● **Given passage**
· · · · · · ·
Referring to French aid which is worth a total of 120 million euros (if not more), French news media L’Opinion clarified that France also offered Javelin anti-tank missiles, and Mistral short-range anti-aircraft missiles.
France delivered at least three types of light missiles:
- Old MILAN anti-tank systems
- Javelins anti-tank missiles (US made)
- Mistral Short-range Anti-Aircraft Missiles
The French government is yet to release the exact volume of these deliveries.
The supply of these weapon systems was also accompanied by the training of Ukrainian military personnel called upon to implement them.
It is not a state secret that Emmanuel Macron likes to pose as the guarantor of the Paris Agreement for the climate and sometimes as the Ambassador of the One Health Approach which was resumed in his 24th May 2021 speech which he gave at the 74th World Health Assembly in the presence of Director-General of the World Health Organization, Tedros Adhanom Ghebreyesus.
This article will now focus on the actual weapons France and its allies are sending to Ukraine and examine the real danger they represent – not only for the environment, but also to people’s health.
According to the various statements made by Macron’s government, we can gather that Milan missiles, Caesar guns and shells, are the bulk of these deliveries. It is very clear that this material was chosen because it meets the following criteria:
- End-of-life equipment (old)
- Depleted uranium bombs/missiles
This second item is by far the most problematic. Before analyzing these weapons it is important to understand the knowledge and perception associated with the use of Depleted Uranium (DU) munitions in military warfare.
Which raises the obvious question: are France and NATO shipping depleted uranium weaponry into Ukraine? As this article will demonstrate, the preponderance of evidence strongly indicates that they are doing this. And the ramifications are huge, not just politically, but also legally, environmentally, as well as regarding health effects to combatants in this war. Most importantly though, we are really talking about the long-term public health for people living in and around the country of Ukraine – through the careless spreading of highly toxic and radioactive material in the region.
What is Depleted Uranium?
According to the European Commission and their Scientific Committee on Health and Environmental Risks (SCHER), depleted uranium is a dense metal produced as a by-product of enrichment of natural uranium for nuclear fuel. It is still radioactive, but at a lower level than the material at the beginning of the process. It is used in armour-piercing ammunition, shells and bombs, in order to provide more penetrating power. Such munitions were used in many wars including in both Gulf Wars in Iraq, and also in NATO’s war against Yugoslavia, specifically in battle theatres like Serbia and Kosovo.
· · · · · · ·
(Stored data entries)
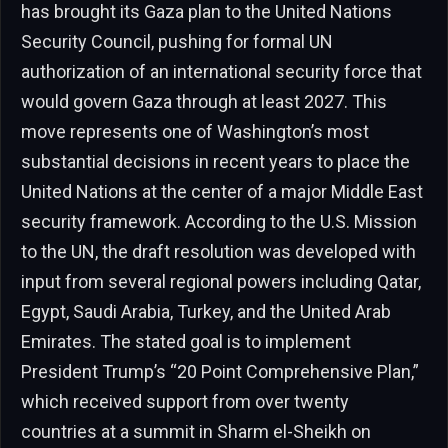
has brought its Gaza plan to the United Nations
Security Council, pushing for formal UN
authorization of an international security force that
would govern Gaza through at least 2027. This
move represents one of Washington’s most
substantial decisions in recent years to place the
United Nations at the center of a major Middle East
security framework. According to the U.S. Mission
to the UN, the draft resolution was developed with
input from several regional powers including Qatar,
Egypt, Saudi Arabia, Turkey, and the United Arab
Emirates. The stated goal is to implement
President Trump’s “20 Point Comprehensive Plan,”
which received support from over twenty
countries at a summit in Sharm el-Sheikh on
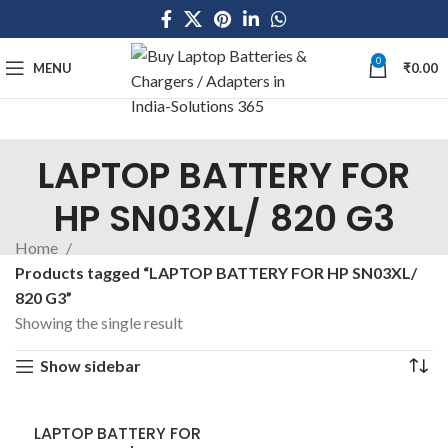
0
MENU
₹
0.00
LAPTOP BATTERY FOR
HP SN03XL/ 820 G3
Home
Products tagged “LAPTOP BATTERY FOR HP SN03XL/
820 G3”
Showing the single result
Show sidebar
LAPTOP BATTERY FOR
· · · · · · ·
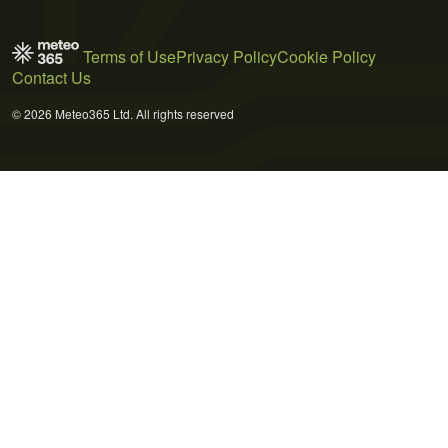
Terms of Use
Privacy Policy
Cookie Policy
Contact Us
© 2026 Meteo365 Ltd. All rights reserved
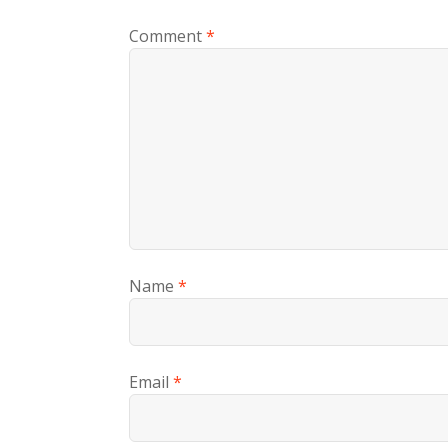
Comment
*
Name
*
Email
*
· · · · · · ·
● **Problem set**
**1.** According to the article on French weapons deliveries, why is depleted uranium used in armour-piercing ammunition, shells and bombs? Answer in one to three sentences.
**2.** In the article on French weapons deliveries, switch "problematic" to "troubling" and write out the part starting at "- Depleted uranium" and ending at "in military warfare.".
**3.** What total worth does the article on French weapons deliveries give for French aid?

● **Response list**
**1.** Depleted uranium is used in these munitions to give them more penetrating power.

**2.**
- Depleted uranium bombs/missiles
This second item is by far the most troubling. Before analyzing these weapons it is important to understand the knowledge and perception associated with the use of Depleted Uranium (DU) munitions in military warfare.

**3.** 120 million euros, if not more.